_TASK ITEM:_ Continue the passage below on this church's confession of faith, beginning after its final sentence.

_DOCUMENT PASSAGE:_
- Opening Delimiter -

7. This church confesses the oneness of all humanity, for each person has been made in the image of God, created by God and breathes with the breath of life given by God.  In the Gospel we all are one in Jesus Christ.  The Church, for the sake of the Gospel and for its own sake, is called to  regard each human being as a person created and loved by God, a person for whom Christ is Incarnate.  The Gospel is to be proclaimed to all people.  The evangelical mission of the Church is to all people.  Each person is called by the Spirit to receive the welcome, comfort, shelter, and redeeming love of the Church; to partake in the gifts of Word and Sacrament as a member of the family of faith in response to and faith in the Gospel; and share in the mission and ministry of the Church.  In accordance with the Gospel, this church rejects distinctions amongst people for reasons of race, ethnicity, color, gender, physical challenges, sexual orientation, cultural heritage, or any other false dichotomy when these distinctions result in divisions in the family of God, for the very diversity of humanity reflects the image of God. 

8. This church confesses that it is but a portion of the one, holy, catholic, and apostolic Church which is, will be, and remain forever.  This is the assembly of all believers among whom the Gospel is preached in its purity and the Holy  Sacraments are administered according to the Gospel.  For it is sufficient for the true unity of the Church that the Gospel be preached in accordance with a pure understanding of it and that the Sacraments be administered in accordance with the divine Word, which is Jesus Christ.

- Closing Delimiter -

_SOURCE INFORMATION:_

- Opening Delimiter -

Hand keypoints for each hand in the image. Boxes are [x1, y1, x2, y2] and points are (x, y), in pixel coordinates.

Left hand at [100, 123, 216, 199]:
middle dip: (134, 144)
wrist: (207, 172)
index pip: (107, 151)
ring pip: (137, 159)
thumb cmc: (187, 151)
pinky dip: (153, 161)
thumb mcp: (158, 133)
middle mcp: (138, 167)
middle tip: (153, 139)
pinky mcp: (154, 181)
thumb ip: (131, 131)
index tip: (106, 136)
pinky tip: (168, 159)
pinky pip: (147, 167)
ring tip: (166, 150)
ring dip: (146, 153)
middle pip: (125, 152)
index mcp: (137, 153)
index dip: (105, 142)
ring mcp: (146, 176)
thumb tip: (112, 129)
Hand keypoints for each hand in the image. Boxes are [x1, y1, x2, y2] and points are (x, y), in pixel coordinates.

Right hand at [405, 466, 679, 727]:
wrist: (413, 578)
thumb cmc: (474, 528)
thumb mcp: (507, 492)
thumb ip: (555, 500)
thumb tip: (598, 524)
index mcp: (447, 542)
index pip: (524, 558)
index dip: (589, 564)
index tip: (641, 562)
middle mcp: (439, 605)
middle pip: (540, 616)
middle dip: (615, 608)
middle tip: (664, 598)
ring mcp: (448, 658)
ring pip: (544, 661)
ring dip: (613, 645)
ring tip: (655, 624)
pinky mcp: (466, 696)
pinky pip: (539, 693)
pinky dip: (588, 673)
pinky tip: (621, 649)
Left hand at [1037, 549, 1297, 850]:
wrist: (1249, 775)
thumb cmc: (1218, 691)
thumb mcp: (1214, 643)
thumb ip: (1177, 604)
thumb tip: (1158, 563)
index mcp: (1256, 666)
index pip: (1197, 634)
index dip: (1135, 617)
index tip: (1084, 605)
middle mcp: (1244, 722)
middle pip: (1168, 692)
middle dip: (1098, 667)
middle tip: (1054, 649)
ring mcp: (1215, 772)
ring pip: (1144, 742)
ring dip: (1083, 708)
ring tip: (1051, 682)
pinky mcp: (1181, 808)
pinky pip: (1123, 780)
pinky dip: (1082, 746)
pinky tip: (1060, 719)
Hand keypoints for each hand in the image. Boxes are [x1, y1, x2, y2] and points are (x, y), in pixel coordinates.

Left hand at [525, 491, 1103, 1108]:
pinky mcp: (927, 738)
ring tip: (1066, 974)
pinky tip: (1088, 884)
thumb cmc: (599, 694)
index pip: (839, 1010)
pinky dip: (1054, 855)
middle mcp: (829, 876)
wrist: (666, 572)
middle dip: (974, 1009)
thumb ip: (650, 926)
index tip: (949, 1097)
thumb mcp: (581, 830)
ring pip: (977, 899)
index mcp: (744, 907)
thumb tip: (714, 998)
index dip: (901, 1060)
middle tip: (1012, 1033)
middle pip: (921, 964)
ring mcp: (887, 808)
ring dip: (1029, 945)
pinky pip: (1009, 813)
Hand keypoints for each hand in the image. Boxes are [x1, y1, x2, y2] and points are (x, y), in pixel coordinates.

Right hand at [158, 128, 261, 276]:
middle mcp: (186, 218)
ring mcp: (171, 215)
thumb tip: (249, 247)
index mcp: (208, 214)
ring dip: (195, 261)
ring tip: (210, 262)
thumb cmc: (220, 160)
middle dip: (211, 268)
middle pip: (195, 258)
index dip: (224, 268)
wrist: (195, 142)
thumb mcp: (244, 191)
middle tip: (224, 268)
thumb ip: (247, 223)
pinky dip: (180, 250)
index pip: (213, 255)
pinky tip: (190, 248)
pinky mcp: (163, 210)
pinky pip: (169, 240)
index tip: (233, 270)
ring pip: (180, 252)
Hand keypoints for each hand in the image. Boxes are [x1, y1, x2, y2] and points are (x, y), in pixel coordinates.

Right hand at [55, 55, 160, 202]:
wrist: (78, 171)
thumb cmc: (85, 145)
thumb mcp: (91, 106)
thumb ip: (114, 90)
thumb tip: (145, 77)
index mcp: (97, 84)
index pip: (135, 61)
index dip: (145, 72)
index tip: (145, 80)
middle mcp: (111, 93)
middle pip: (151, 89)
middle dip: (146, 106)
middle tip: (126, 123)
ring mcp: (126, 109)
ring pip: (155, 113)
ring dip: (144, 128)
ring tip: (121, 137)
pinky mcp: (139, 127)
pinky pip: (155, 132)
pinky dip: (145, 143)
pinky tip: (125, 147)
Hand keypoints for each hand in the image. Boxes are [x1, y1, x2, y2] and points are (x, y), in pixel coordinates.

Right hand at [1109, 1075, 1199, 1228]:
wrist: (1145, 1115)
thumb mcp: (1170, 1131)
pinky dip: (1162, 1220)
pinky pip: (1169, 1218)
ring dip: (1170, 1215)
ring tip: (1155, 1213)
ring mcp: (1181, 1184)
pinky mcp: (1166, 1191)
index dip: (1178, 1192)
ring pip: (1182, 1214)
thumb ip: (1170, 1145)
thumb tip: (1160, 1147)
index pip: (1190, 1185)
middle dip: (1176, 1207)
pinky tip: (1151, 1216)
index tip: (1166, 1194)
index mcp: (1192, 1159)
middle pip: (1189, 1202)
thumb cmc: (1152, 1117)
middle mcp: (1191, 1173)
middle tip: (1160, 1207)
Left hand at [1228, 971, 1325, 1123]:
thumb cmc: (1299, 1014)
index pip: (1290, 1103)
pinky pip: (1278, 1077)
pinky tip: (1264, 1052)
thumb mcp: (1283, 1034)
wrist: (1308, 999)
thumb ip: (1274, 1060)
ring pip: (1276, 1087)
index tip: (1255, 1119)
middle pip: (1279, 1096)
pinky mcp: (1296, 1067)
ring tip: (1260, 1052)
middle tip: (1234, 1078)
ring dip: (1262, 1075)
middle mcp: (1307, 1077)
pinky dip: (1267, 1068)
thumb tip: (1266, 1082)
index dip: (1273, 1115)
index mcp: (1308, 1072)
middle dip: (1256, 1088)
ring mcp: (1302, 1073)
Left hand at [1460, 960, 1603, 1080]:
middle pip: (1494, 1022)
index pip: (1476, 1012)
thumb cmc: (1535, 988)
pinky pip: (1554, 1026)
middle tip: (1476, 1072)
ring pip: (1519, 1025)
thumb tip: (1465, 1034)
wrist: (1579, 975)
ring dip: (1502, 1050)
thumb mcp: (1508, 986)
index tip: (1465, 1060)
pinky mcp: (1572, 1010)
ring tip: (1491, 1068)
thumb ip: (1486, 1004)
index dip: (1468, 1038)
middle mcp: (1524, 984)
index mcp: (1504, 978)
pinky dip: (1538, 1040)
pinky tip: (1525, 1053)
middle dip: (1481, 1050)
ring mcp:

- Closing Delimiter -

_REPLY TO THE EXERCISE:_
9. This church confesses that it is mindful of Jesus Christ’s prayer that the Church be one.  This church confesses that the multitude of individual church bodies, of which this church is but one, is a scandal and a sin against Christ and the evangelical mission of Christ’s Church.  Accordingly, this church shall not exist for its own sake or seek to perpetrate its existence in human history.  This church shall endeavor to work with other church bodies in the proclamation and mission of the Church.  This church shall endeavor to dialogue with other church bodies regarding the common faith we share and the differing insights into the fullness of the Gospel that God has granted to the various church bodies and faith-traditions.  All are called to be a part of the catholic unity of the people of God, a unity which is harbinger of the universal peace it promotes.  This church, seeing itself as catholic, shall take steps necessary, in conformance with this confession of faith, to acknowledge as one in faith and doctrine other church bodies for the furthering of the ecumenical and evangelical witness.  With integrity to the Spirit’s calling of this church into being and without forsaking our own history and confession, this church shall seek organic unity with other church bodies as we are able, and where unable, to have communion with other church bodies in the fullest measures that are possible.  It will be the continuing fulfillment of this church’s purpose and witness when its clergy and laity can unite with other church bodies in organic unity in our faithful and obedient response to Jesus Christ’s prayer that the Church be one.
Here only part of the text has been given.